A economista afirma ainda que o Brasil está à frente dos demais países do BRIC em relação ao ambiente macroeconômico. A vantagem em comparação com os demais vem da adoção do sistema de metas de inflação, câmbio flutuante e compromisso com o superávit primário.
Com o crescimento robusto, os Brics, aliás, ampliam, cada vez mais a participação na economia mundial. Barros diz que em 2020 o PIB nominal chinês se equiparará ao norte-americano.
Segundo dados do Fundo Monetário Internacional (FMI), os quatro países representavam uma fatia de 8,1%, o correspondente à 26,1% da economia americana. Para 2008, o percentual deve chegar 14,1% e Brasil, Rússia, Índia e China devem ter juntos um PIB equivalente a 59,8% ao dos Estados Unidos.

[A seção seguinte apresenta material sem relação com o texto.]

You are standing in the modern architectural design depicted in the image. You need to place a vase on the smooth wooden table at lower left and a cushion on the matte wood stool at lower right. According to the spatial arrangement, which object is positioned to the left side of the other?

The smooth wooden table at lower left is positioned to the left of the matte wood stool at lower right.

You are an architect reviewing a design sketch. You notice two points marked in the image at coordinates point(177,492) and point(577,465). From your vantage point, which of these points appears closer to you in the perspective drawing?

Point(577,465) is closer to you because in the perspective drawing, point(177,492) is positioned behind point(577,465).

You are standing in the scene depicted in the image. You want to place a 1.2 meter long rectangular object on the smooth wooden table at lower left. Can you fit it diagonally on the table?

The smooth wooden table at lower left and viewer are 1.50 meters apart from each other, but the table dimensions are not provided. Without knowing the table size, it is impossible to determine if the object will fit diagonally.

Se a dinâmica atual for mantida, a cada dois anos, os Brics reduziriam a diferença em 10 pontos percentuais em relação aos Estados Unidos, afirma Alex Agostini, economista-chefe da Austin Rating, ao citar projeções do FMI.
– Com isso, entre 2015 e 2016, a economia dos quatro países se igualaria à dos Estados Unidos – calcula.
Pagando a conta
Os bons ventos que promoveram o crescimento da economia mundial de quase uma década geraram a inflação como efeito colateral.
– E esse fenômeno coletivo precisará de um remédio coletivo – ressalta o ex-diretor do Banco Central e sócio-diretor da Ciano Investimentos, Ilan Goldfajn.
O medicamento é o ciclo de aumento das taxas de juros em vários países que já começou para conter a pressão altista dos preços. Isso levará a uma desaceleração das taxas de crescimento.
Para Barros, a grande questão é quem pagará a conta. Todos vão pagar um pouco ou com alta de juros, baixo crescimento ou deixando a inflação comer. Comparado aos demais países do Bric, o Brasil é o que apresenta a posição mais "tranqüila" em relação à alta de preços, diz Alessandra Ribeiro. Enquanto a inflação brasileira acumula alta de 5,58% em 12 meses até maio, Índia (7,8%), Rússia (15,1%) e China (7,7%) amargam taxas superiores de elevação. De qualquer forma, diz, o sinal é o mesmo para os quatro: de aumento de juros. E, no caso chinês, de elevação da taxa de depósito compulsório dos bancos.